The company in late July has decided to build a 2GW new solar cell factory in Colorado Springs that will exclusively supply its module plant in Goodyear, Arizona.

For the US expansion, Meyer Burger will divert production equipment from Germany to the US, which originally was intended for the expansion at the company’s site in Bitterfeld-Wolfen in the German state of Saxony-Anhalt.

Production at the Arizona plant is being increased from 1.5GW to 2.0GW following the acquisition of two additional customers for modules in the power plant segment in BayWa r.e. and Ikea parent Ingka Investments.

Meyer Burger expects tax credits from the IRA to reach a cumulative eligible amount of up to 1.4bn Swiss Francs ($1.59bn) from the start of production in the US in mid-2024 until the end of 2032. Thanks to already signed offtake agreements for more than 5GW until 2029, the company sees an earnings before interest, taxes, depreciation and amortisation (Ebitda) margin of 25% and more in its US business.

An Ebitda margin is a measure of operational profitability.

The manufacturer will still ramp up the output capacity at its German Freiberg and Thalheim module sites to 1.4GW as previously intended, but for now has halted further expansion plans in Germany.
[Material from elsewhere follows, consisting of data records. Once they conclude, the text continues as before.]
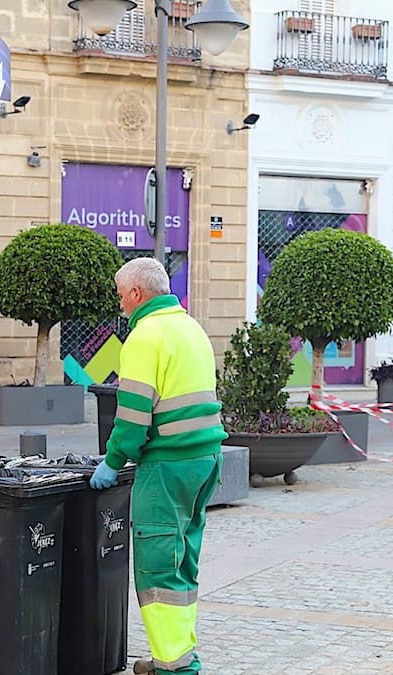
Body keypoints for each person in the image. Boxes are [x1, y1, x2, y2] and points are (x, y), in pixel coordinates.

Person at [89, 257, 225, 675]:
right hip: (205, 461)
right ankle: (176, 655)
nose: (121, 307)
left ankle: (175, 668)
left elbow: (131, 417)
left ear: (135, 293)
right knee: (182, 563)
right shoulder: (191, 328)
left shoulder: (145, 337)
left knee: (157, 570)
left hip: (168, 466)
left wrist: (112, 462)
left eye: (121, 297)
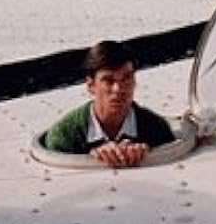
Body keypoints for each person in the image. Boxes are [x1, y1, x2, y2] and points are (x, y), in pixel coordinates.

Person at [43, 40, 175, 167]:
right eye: (108, 80)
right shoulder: (64, 136)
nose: (118, 89)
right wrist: (92, 159)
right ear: (91, 85)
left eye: (126, 78)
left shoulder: (157, 130)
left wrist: (148, 153)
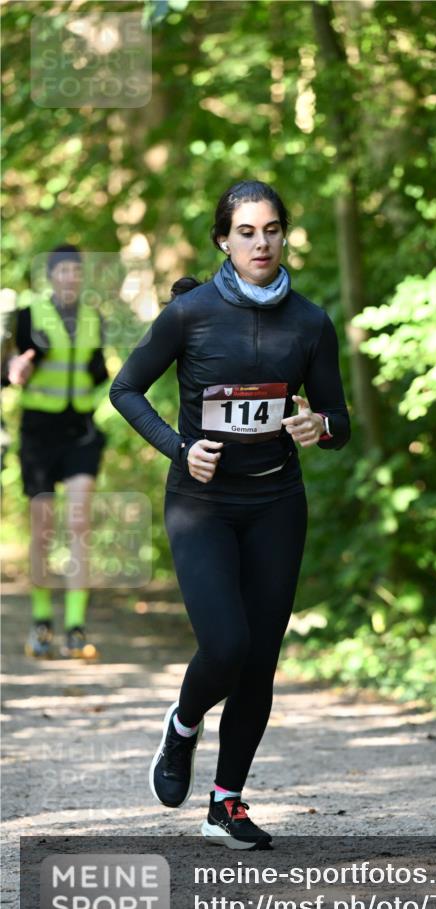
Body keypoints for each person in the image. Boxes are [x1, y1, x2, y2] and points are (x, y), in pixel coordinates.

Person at [109, 180, 351, 849]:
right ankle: (182, 724)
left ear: (284, 235)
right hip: (203, 505)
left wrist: (321, 426)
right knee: (226, 646)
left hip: (277, 503)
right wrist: (180, 449)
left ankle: (226, 804)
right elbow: (125, 389)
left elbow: (339, 419)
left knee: (260, 660)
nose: (260, 243)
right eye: (246, 232)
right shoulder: (190, 315)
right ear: (223, 240)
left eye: (271, 229)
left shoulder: (310, 323)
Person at [4, 245, 108, 659]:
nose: (69, 278)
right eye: (62, 271)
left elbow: (98, 372)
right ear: (50, 276)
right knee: (43, 528)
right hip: (38, 436)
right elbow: (7, 365)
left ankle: (77, 628)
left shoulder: (93, 319)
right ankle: (42, 622)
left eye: (75, 271)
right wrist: (13, 370)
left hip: (80, 432)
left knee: (80, 524)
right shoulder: (27, 316)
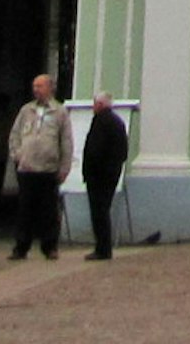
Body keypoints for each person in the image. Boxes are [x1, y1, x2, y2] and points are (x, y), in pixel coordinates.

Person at [3, 74, 68, 261]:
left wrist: (64, 166)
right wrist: (17, 154)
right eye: (34, 86)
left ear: (50, 88)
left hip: (48, 168)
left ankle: (50, 247)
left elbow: (66, 141)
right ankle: (21, 247)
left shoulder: (59, 112)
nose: (36, 89)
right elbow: (15, 135)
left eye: (40, 86)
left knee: (48, 210)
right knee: (25, 209)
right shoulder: (26, 110)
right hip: (27, 167)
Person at [76, 93, 129, 262]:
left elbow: (94, 150)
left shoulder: (101, 121)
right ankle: (103, 247)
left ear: (99, 104)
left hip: (99, 176)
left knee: (99, 213)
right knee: (103, 211)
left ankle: (102, 248)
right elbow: (123, 152)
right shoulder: (118, 122)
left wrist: (90, 171)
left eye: (94, 103)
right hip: (111, 174)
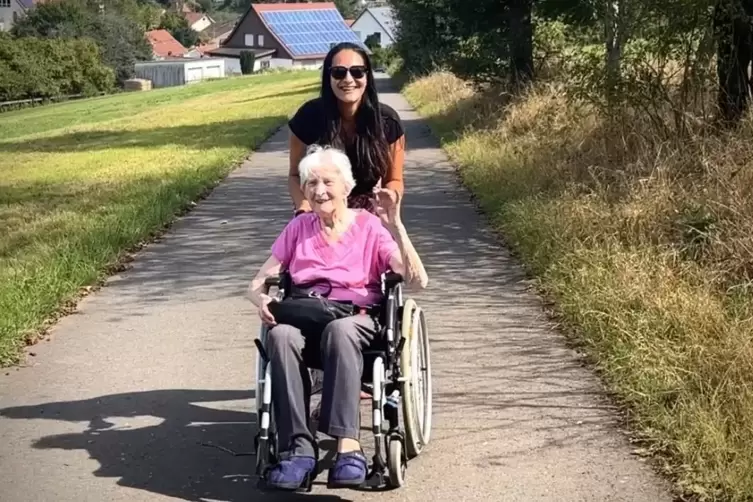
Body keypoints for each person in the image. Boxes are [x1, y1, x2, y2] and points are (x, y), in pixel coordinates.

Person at [248, 145, 428, 491]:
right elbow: (255, 283)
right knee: (281, 337)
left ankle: (349, 447)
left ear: (346, 186)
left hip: (357, 320)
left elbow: (417, 281)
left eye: (327, 182)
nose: (318, 191)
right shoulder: (299, 227)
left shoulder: (370, 227)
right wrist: (262, 300)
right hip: (304, 316)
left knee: (340, 330)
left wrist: (397, 226)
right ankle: (298, 449)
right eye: (310, 183)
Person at [287, 41, 406, 217]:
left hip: (369, 213)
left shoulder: (388, 122)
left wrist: (390, 197)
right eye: (339, 72)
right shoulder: (308, 117)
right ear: (329, 77)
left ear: (367, 76)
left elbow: (394, 180)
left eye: (357, 72)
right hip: (318, 208)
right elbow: (294, 176)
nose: (348, 80)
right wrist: (304, 208)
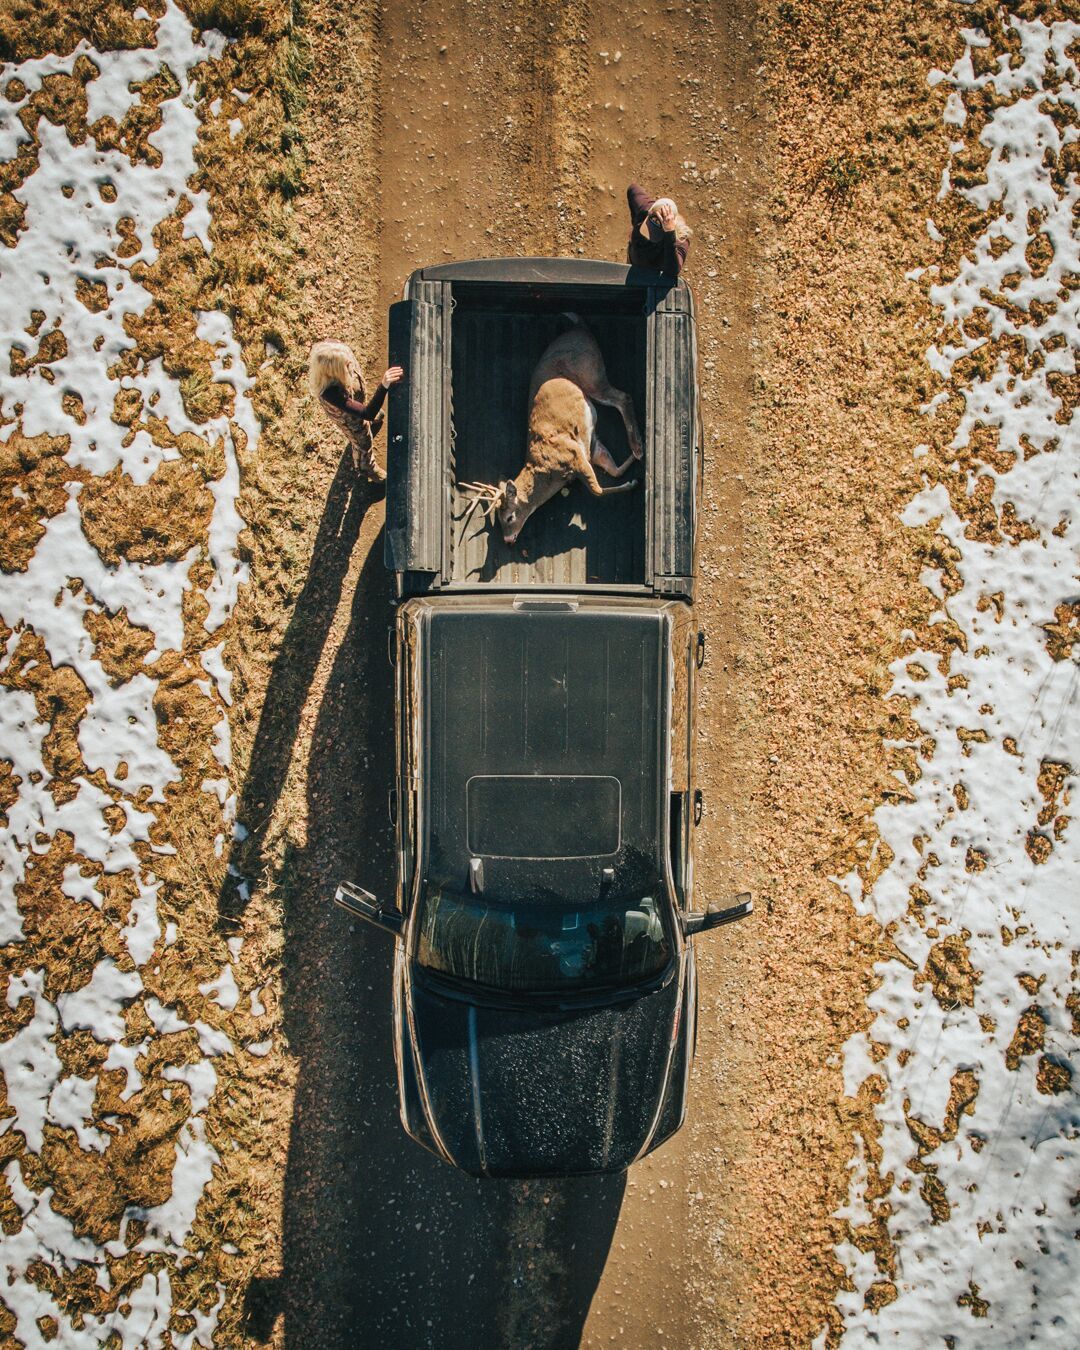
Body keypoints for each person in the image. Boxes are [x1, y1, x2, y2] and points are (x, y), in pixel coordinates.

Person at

During the first half of this year, Meyer Burger has produced more than 300MW of solar modules, increasing sales by 70.8% to CHF96.9m.

Due to the currently still ongoing ramp-up of its German production, as well as the US expansion, the company had a loss at the Ebitda level of CHF43.3m in the period, compared to an Ebitda loss of CHF24.4m in the second quarter of 2022.

This led to a net loss of CHF64.8m in the second quarter of 2023, compared to a net loss of CHF41m in the year-earlier period.